In this post, we will explore the specific method to lightweight the deep keypoint detection model: encoder-decoder for replacing the U-net like architecture.
Goal
To find lightweight encoder-decoder architectures, with no residual connections between encoder and decoder.
Findings
- The majority of lightweight encoder-decoder (LED) networks was introduced in 2016-2019, followed the success of FCN and ResNet.
- Some pioneering works in LED is ENet and ERFNet.
- From 2016-2019, the main difference in LED lays in the encoder, as the decoder is mostly just multiple blocks of ConvTransposed2D, or even just simply interpolation. Some use multiscale pyramid methods, e.g. LEDNet.
- The encoder is often made up of "core" blocks. These blocks are fairly similar to each other and inspired by the convolution decomposition methods introduced in:
- Residual Bottleneck Block as introduced in ResNet
- Inception Module as introduced in InceptionNet
- Depthwise Separable Conv as used extensively in XceptionNet and MobileNet
- Shuffle Unit as introduced in ShuffleNet
- From 2020 onwards, attention mechanism is applied more in decoders to recover details, and connections between encoder and decoder became a stable, e.g. LAEDNet, LRDNet
Main techniques used in encoder
Asymmetric Convolutions
- One of the most often used convolution decomposition method is to factorise a standard nxn conv by an nx1 conv followed by an 1xn conv, effectively an approximation of standard conv.

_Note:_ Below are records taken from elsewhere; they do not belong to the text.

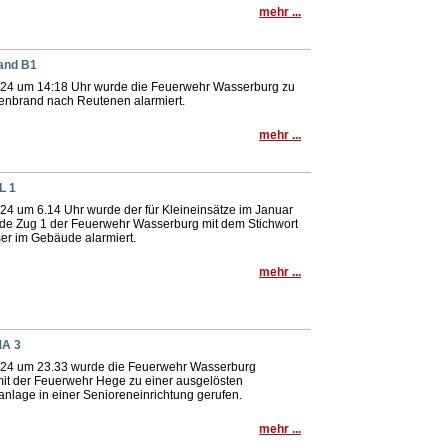
mehr ...
rand B1
24 um 14:18 Uhr wurde die Feuerwehr Wasserburg zu
enbrand nach Reutenen alarmiert.
mehr ...
L 1
24 um 6.14 Uhr wurde der für Kleineinsätze im Januar
de Zug 1 der Feuerwehr Wasserburg mit dem Stichwort
er im Gebäude alarmiert.
mehr ...
MA 3
24 um 23.33 wurde die Feuerwehr Wasserburg
t der Feuerwehr Hege zu einer ausgelösten
nlage in einer Senioreneinrichtung gerufen.
mehr ...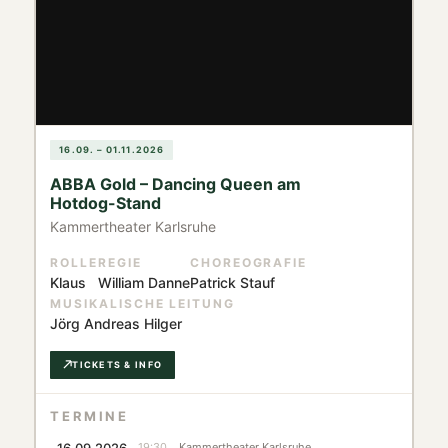
16.09. – 01.11.2026
ABBA Gold – Dancing Queen am
Hotdog-Stand
Kammertheater Karlsruhe
ROLLE
REGIE
CHOREOGRAFIE
Klaus
William Danne
Patrick Stauf
MUSIKALISCHE LEITUNG
Jörg Andreas Hilger
TICKETS & INFO
TERMINE
16.09.2026
19:30
Kammertheater Karlsruhe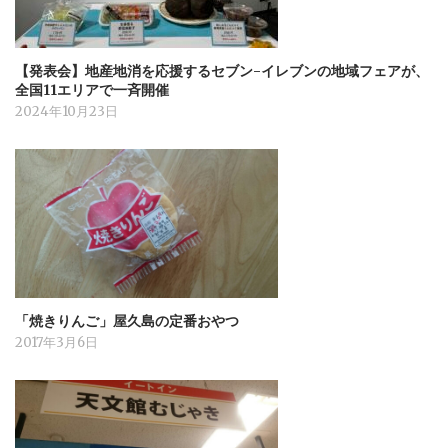
【発表会】地産地消を応援するセブン-イレブンの地域フェアが、
全国11エリアで一斉開催
2024年10月23日
「焼きりんご」屋久島の定番おやつ
2017年3月6日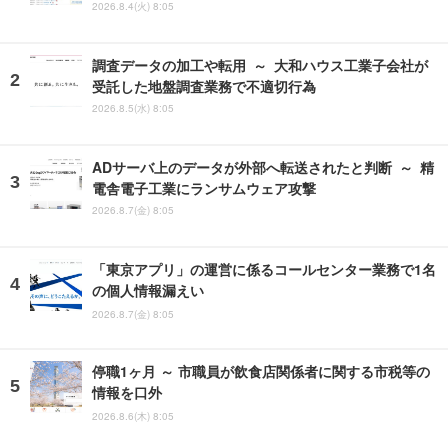
2026.8.4(火) 8:05
調査データの加工や転用 ～ 大和ハウス工業子会社が
受託した地盤調査業務で不適切行為
2026.8.5(水) 8:05
ADサーバ上のデータが外部へ転送されたと判断 ～ 精
電舎電子工業にランサムウェア攻撃
2026.8.7(金) 8:05
「東京アプリ」の運営に係るコールセンター業務で1名
の個人情報漏えい
2026.8.7(金) 8:05
停職1ヶ月 ～ 市職員が飲食店関係者に関する市税等の
情報を口外
2026.8.6(木) 8:05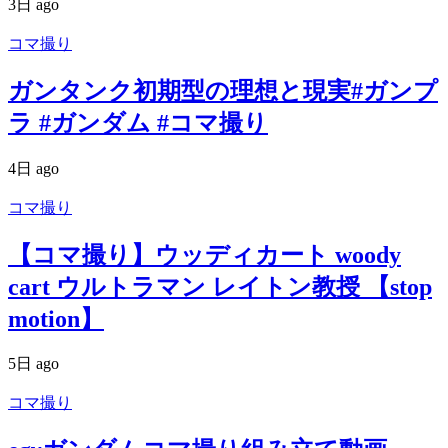
3日 ago
コマ撮り
ガンタンク初期型の理想と現実#ガンプ
ラ #ガンダム #コマ撮り
4日 ago
コマ撮り
【コマ撮り】ウッディカート woody
cart ウルトラマン レイトン教授 【stop
motion】
5日 ago
コマ撮り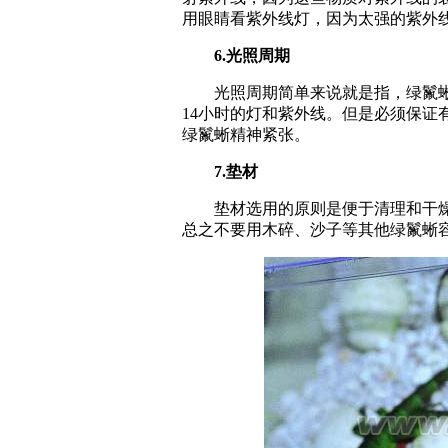
用眼睛看紫外线灯，因为太强的紫外
6.光照周期
光照周期简单来说就是指，绿鬣蜥
14小时的灯和紫外线。但是必须保证
绿鬣蜥精神紧张。
7.垫材
垫材选用的原则是便于清理和干燥
总之不要用木碎、沙子等其他绿鬣蜥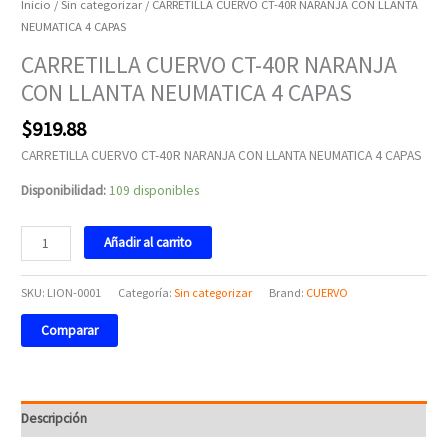
Inicio
/
Sin categorizar
/ CARRETILLA CUERVO CT-40R NARANJA CON LLANTA
NEUMATICA 4 CAPAS
CARRETILLA CUERVO CT-40R NARANJA
CON LLANTA NEUMATICA 4 CAPAS
$
919.88
CARRETILLA CUERVO CT-40R NARANJA CON LLANTA NEUMATICA 4 CAPAS
Disponibilidad:
109 disponibles
Añadir al carrito
SKU:
LION-0001
Categoría:
Sin categorizar
Brand:
CUERVO
Comparar
Descripción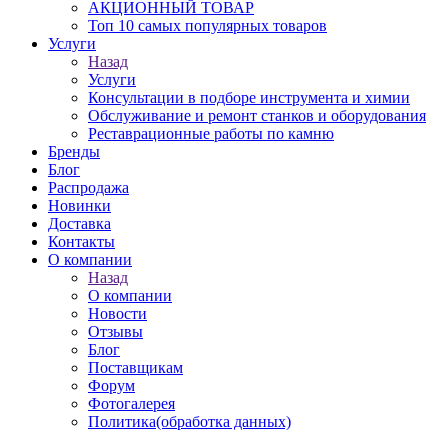
АКЦИОННЫЙ ТОВАР
Топ 10 самых популярных товаров
Услуги
Назад
Услуги
Консультации в подборе инструмента и химии
Обслуживание и ремонт станков и оборудования
Реставрационные работы по камню
Бренды
Блог
Распродажа
Новинки
Доставка
Контакты
О компании
Назад
О компании
Новости
Отзывы
Блог
Поставщикам
Форум
Фотогалерея
Политика(обработка данных)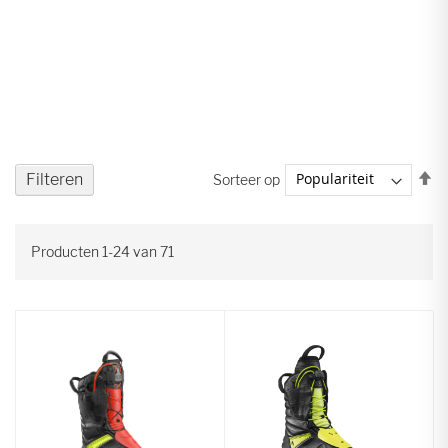
V
Filteren
Sorteer op
ho
na
la
Producten
1
-
24
van
71
so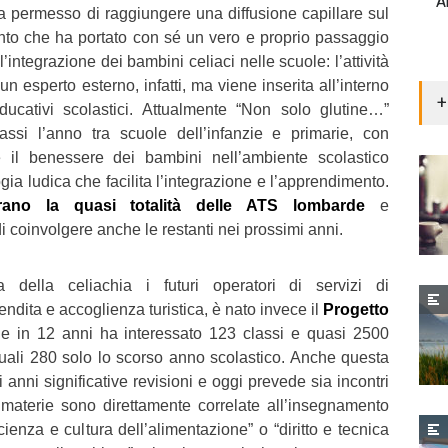
A
 permesso di raggiungere una diffusione capillare sul
nto che ha portato con sé un vero e proprio passaggio
’integrazione dei bambini celiaci nelle scuole: l’attività
 esperto esterno, infatti, ma viene inserita all’interno
+
ducativi scolastici. Attualmente “Non solo glutine…”
ssi l’anno tra scuole dell’infanzie e primarie, con
are il benessere dei bambini nell’ambiente scolastico
ia ludica che facilita l’integrazione e l’apprendimento.
rano la quasi totalità delle ATS lombarde
e
i coinvolgere anche le restanti nei prossimi anni.
della celiachia i futuri operatori di servizi di
ndita e accoglienza turistica, è nato invece il
Progetto
e in 12 anni ha interessato 123 classi e quasi 2500
quali 280 solo lo scorso anno scolastico. Anche questa
i anni significative revisioni e oggi prevede sia incontri
ui materie sono direttamente correlate all’insegnamento
ienza e cultura dell’alimentazione” o “diritto e tecnica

- Used in LEDNet, EDANet, ESNet, ERFNet.
- When kernel size = 3, #parameters and computation cost is saved by 33%.
Figure 1: a) Standard Convolution b) Asymmetric Convolution.
(Inverted) Residual bottleneck connection
Given the tremendous success of ResNet in 2015, residual bottleneck blocks have been applied extensively in LED networks. The overall structure of the block follows closely to that in Figure 2. With the 3x3 conv replaced by 3x1 and 1x3.
Inception module
The premise for Inception module is that salient parts in the image can have large variations in size, e.g. a dog can be very close to the camera and takes up most of the image, or very far and appears in a small corner. Thus, to capture details of varying sizes, we can have filters of multiple sizes operate on the same level in parallel, in order to provide multiscale features.
Another variant of this is to have multiple dilated convolutions with different dilated rates on different branches, in order to broaden receptive field.
ShuffleNet
Shuffle unit inCreated to address the problem of stacked group conv: outputs from a certain group only relate to the inputs within the group, blocks info flow between channels groups and weakens representation.
Encoder results
In this section, we will discuss the encoder of four LED networks, ERFNet (2017), EDANet (2018), ESNet (2019), and LEDNet (2019). They are all strictly encoder-decoder architectures with no residual connections between encoder and decoder. They also have learning in the decoder, not just simply interpolation.
Regarding the feature extraction path, we have ERFNet and EDANet main blocks take on the non-bottleneck-1D approach. On the other hand, ESNet and LEDNet, written by the same authors, have multiple branches in their modules. Both uses dilated convolutions with different rates for different branches. LEDNet uses a split-transform-merge strategy, inspired by that of ShuffleNetV2. We can see that a combination of the above four techniques were used in constructing these blocks.